→ **The task**: Your answer must be an exact copy of every record below.

→ **Working data**:
--- START ---

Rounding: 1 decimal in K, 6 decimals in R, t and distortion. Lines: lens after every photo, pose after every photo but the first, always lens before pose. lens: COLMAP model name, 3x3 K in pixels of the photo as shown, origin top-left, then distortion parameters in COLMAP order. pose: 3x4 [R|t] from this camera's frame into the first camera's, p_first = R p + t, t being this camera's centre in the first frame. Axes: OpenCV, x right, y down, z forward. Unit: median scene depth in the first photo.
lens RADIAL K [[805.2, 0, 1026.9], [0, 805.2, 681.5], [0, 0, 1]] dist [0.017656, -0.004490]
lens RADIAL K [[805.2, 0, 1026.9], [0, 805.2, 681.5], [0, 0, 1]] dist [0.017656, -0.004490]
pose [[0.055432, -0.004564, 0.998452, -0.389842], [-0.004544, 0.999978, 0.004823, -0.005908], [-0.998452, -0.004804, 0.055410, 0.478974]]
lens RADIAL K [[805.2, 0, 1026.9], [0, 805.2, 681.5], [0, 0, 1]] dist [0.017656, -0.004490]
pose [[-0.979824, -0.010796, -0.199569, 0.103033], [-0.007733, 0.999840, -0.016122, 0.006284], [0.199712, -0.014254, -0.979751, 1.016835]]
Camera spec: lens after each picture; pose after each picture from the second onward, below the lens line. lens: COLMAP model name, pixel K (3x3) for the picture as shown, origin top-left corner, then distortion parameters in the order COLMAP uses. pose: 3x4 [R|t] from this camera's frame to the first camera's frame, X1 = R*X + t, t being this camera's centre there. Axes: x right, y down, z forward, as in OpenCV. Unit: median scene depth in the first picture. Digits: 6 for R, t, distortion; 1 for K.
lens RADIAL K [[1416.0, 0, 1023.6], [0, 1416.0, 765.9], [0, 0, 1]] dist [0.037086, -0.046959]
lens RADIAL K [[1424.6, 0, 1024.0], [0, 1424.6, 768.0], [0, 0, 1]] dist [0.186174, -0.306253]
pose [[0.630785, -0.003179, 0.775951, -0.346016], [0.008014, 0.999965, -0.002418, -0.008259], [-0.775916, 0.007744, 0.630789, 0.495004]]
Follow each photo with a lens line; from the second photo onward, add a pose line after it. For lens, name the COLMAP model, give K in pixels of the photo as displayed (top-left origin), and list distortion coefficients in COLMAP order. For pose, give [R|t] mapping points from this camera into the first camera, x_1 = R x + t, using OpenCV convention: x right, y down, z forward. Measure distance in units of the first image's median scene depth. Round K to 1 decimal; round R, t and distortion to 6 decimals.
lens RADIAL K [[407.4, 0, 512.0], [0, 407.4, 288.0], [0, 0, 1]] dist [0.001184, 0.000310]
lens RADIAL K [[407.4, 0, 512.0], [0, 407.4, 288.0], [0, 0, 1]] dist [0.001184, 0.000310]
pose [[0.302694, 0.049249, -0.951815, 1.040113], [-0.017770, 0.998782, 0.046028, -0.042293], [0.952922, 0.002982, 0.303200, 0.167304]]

--- END ---

→ **Exercise output**:
Rounding: 1 decimal in K, 6 decimals in R, t and distortion. Lines: lens after every photo, pose after every photo but the first, always lens before pose. lens: COLMAP model name, 3x3 K in pixels of the photo as shown, origin top-left, then distortion parameters in COLMAP order. pose: 3x4 [R|t] from this camera's frame into the first camera's, p_first = R p + t, t being this camera's centre in the first frame. Axes: OpenCV, x right, y down, z forward. Unit: median scene depth in the first photo.
lens RADIAL K [[805.2, 0, 1026.9], [0, 805.2, 681.5], [0, 0, 1]] dist [0.017656, -0.004490]
lens RADIAL K [[805.2, 0, 1026.9], [0, 805.2, 681.5], [0, 0, 1]] dist [0.017656, -0.004490]
pose [[0.055432, -0.004564, 0.998452, -0.389842], [-0.004544, 0.999978, 0.004823, -0.005908], [-0.998452, -0.004804, 0.055410, 0.478974]]
lens RADIAL K [[805.2, 0, 1026.9], [0, 805.2, 681.5], [0, 0, 1]] dist [0.017656, -0.004490]
pose [[-0.979824, -0.010796, -0.199569, 0.103033], [-0.007733, 0.999840, -0.016122, 0.006284], [0.199712, -0.014254, -0.979751, 1.016835]]
Camera spec: lens after each picture; pose after each picture from the second onward, below the lens line. lens: COLMAP model name, pixel K (3x3) for the picture as shown, origin top-left corner, then distortion parameters in the order COLMAP uses. pose: 3x4 [R|t] from this camera's frame to the first camera's frame, X1 = R*X + t, t being this camera's centre there. Axes: x right, y down, z forward, as in OpenCV. Unit: median scene depth in the first picture. Digits: 6 for R, t, distortion; 1 for K.
lens RADIAL K [[1416.0, 0, 1023.6], [0, 1416.0, 765.9], [0, 0, 1]] dist [0.037086, -0.046959]
lens RADIAL K [[1424.6, 0, 1024.0], [0, 1424.6, 768.0], [0, 0, 1]] dist [0.186174, -0.306253]
pose [[0.630785, -0.003179, 0.775951, -0.346016], [0.008014, 0.999965, -0.002418, -0.008259], [-0.775916, 0.007744, 0.630789, 0.495004]]
Follow each photo with a lens line; from the second photo onward, add a pose line after it. For lens, name the COLMAP model, give K in pixels of the photo as displayed (top-left origin), and list distortion coefficients in COLMAP order. For pose, give [R|t] mapping points from this camera into the first camera, x_1 = R x + t, using OpenCV convention: x right, y down, z forward. Measure distance in units of the first image's median scene depth. Round K to 1 decimal; round R, t and distortion to 6 decimals.
lens RADIAL K [[407.4, 0, 512.0], [0, 407.4, 288.0], [0, 0, 1]] dist [0.001184, 0.000310]
lens RADIAL K [[407.4, 0, 512.0], [0, 407.4, 288.0], [0, 0, 1]] dist [0.001184, 0.000310]
pose [[0.302694, 0.049249, -0.951815, 1.040113], [-0.017770, 0.998782, 0.046028, -0.042293], [0.952922, 0.002982, 0.303200, 0.167304]]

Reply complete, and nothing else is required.